The heat from his palms and fingers seeped into her chilled skin. He seemed even larger than he’d appeared from beneath her window. She had to crane her neck to look up at him and his decided chin.

A sudden fire glinted beneath those lazy eyelids. She almost expected him to hold her longer, but he unhanded her almost before she’d regained her balance. She took a hasty step in retreat and the backs of her knees hit her chair.

The stranger smiled, another flash made brighter by the contrasting swarthiness of his face. "No, no! Don’t go on my account." His voice, a husky tenor, plucked its way down her spine.

Jane frowned. Who did he think he was? A gentleman did not barge into private rooms without an invitation. "Oh, I’m not going anywhere. You’ll find the other mourners in the drawing room, sir."

"I know. That’s why I’m in the library." The corners of his eyes crinkled. "You don’t have the faintest idea who I am, do you?"

She was beginning to think she did. "Of course not. We haven’t been introduced." Despising her priggish tone, she turned slightly and picked at the armrest of her chair with fingers that weren’t quite steady.

But surely he wasn’t… He couldn’t… If the stranger was Roxdale, he’d have attended the will reading, wouldn’t he?
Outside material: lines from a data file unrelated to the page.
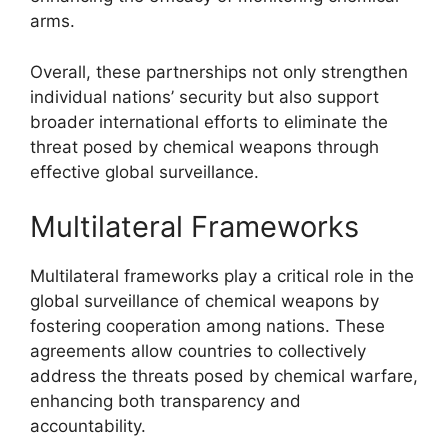
arms.
Overall, these partnerships not only strengthen
individual nations’ security but also support
broader international efforts to eliminate the
threat posed by chemical weapons through
effective global surveillance.
Multilateral Frameworks
Multilateral frameworks play a critical role in the
global surveillance of chemical weapons by
fostering cooperation among nations. These
agreements allow countries to collectively
address the threats posed by chemical warfare,
enhancing both transparency and
accountability.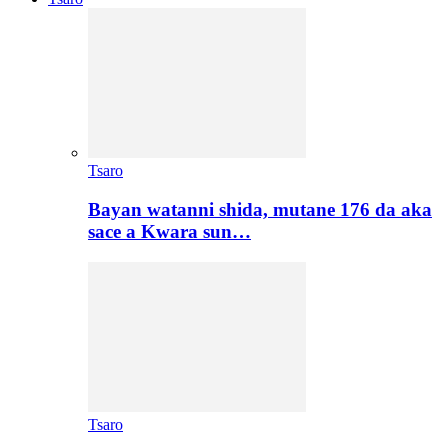
Tsaro
Bayan watanni shida, mutane 176 da aka
sace a Kwara sun…
Tsaro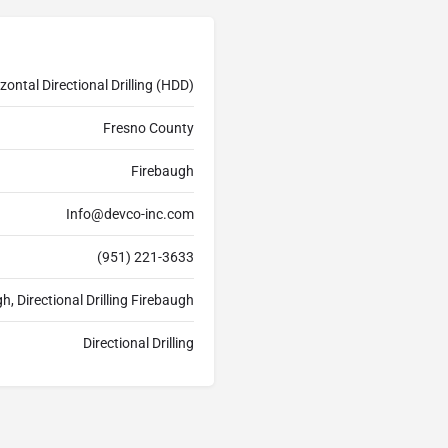
zontal Directional Drilling (HDD)
Fresno County
Firebaugh
Info@devco-inc.com
(951) 221-3633
h, Directional Drilling Firebaugh
Directional Drilling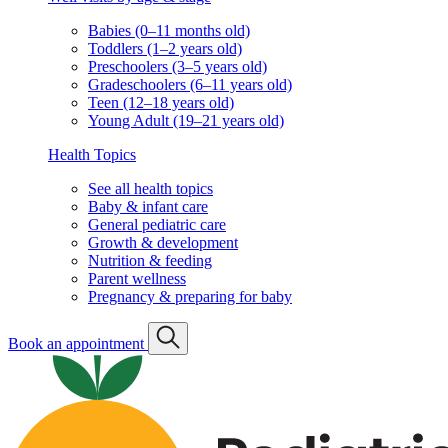
Babies (0–11 months old)
Toddlers (1–2 years old)
Preschoolers (3–5 years old)
Gradeschoolers (6–11 years old)
Teen (12–18 years old)
Young Adult (19–21 years old)
Health Topics
See all health topics
Baby & infant care
General pediatric care
Growth & development
Nutrition & feeding
Parent wellness
Pregnancy & preparing for baby
Book an appointment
Before he could speak again, she said, "I don’t care who you are. It’s improper for us to be here alone together. You must go."

"Must I? But we are getting on so famously." Without a by-your-leave, he reached past her to move her chair from where it blocked his path and stepped farther into the room.

Prowling by bookshelves and globes and maps, he rounded a large drafting table and homed in on the drinks tray that sat, stocked and ready, on the sideboard. He poured himself a brandy from one of the crystal decanters.

She marched after him, blustering. "Just what do you think—"

"It seems I have the advantage." Turning, he wrapped his long fingers around the glass and tilted it toward her. "For I know who you are."